Treatment: Eyelid reconstruction2016-10-28T15:56:32+00:00

Eyelid reconstruction


Following excision of eyelid tumours (for instance, by Mohs’ Micrographic Surgery) there is a defect in the eyelid which requires reconstruction.

Depending on which part of the eyelids and peri-orbita are affected different techniques are used for reconstruction. The options include ‘laissez-faire’, direct closure, flaps or grafts, or combination thereof.

  • ‘Laissez-faire’ – this is used if there is a small, shallow tissue loss. It means that the defect is allowed to heal on its own, without any stitches.
  • Direct closure is used if only a moderate amount of tissue is lost and the edges can be easily approximate.
  • Flaps are used if there is a partial thickness eyelid defect which cannot be closed directly. Instead, adjoining tissue is borrowed in the form of a flap which has a good blood supply because it is still attached to its original harvest site.
  • Grafts are used if the defect cannot be closed with a flap, or if the defect involves the full thickness of the eyelid. In such cases, a graft will be combined with a flap.
  • Examples of tissue used for eyelid reconstruction grafts include skin, ear cartilage, mucosa from the roof of the mouth or the inside of the cheek, fascia from the scalp and fat from the abdomen.

Examples of tissue used for eyelid reconstruction flaps include part of the conjunctiva and tarsus, fascia from the scalp, muscle and skin from several areas.

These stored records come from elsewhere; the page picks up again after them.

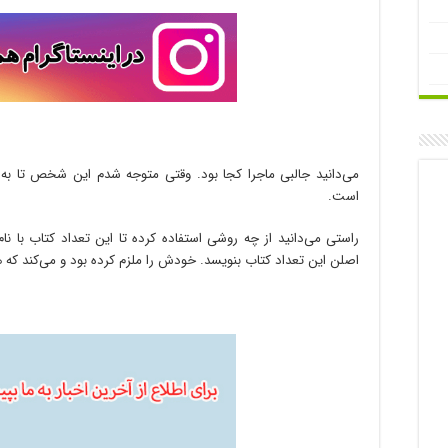
است.
راستی می‌دانید از چه روشی استفاده کرده تا این تعداد کتاب با نام
اصلن این تعداد کتاب بنویسد. خودش را ملزم کرده بود و می‌کند که هر روز ۸ صفحه از کتابی که می‌خواهد ر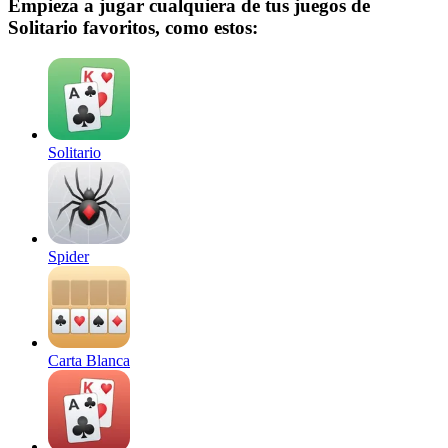
Empieza a jugar cualquiera de tus juegos de
Solitario favoritos, como estos:
Solitario
Spider
Carta Blanca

Eyelid reconsturction using flaps can be one or two stage operations.

If the canaliculus is damaged and reconstruction is required, a fine silicon tube may be used to keep the opening clear during the healing process.

The oculoplastic surgeon will assess the defect carefully and advise what combination of reconstructive techniques is appropriate. Oculoplastic surgeons are skilled in eyelid and periorbital reconstruction.

After reconstruction, a patient will be left with some stitches and those made in the skin will be removed within approximately seven to ten days.

The precise treatment is very much dependent on the type of injury. Although immediate eyelid repair is not always necessary, it is best to seek medical advice as soon as possible as even a small cut in the eyelid can lead to complications if not repaired properly. There may be a concealed foreign body or deeper injury. If there is no ocular involvement, eyelid and canalicular repair should be performed within three days of the injury. The surgical technique and type of anaesthetic used may differ according to the nature of the injury.

Simple eyelid lacerations not involving the tearduct are usually repaired under local anaesthetic with deep, absorbable sutures and often tiny sutures on the skin which can be removed five to ten days afterwards.

The canaliculus is often easier to repair 36-48 hours after the injury once swelling in the surrounding tissue has gone down. If a significant amount of tissue is lost after trauma or surgery it may not be possible to do a straightforward repair. On these occasions it may be necessary to use flaps or grafts to replace lost tissue. This approach prolongs the recovery period but has better long term results. If the canaliculus is damaged and reconstruction is required, a fine silicon tube may be used to keep the opening clear during the healing process (Mini Monaka® or bicanalicular Crawford tubes (r)).

An eyelid laceration which has not been properly sutured will have a misaligned appearance and require oculoplastic revision. The eyelid may have an ectropion due to scarring and require a skin graft taken from the patient’s upper eyelid or behind their ear, or alternatively a scar-lengthening z-plasty reconstruction.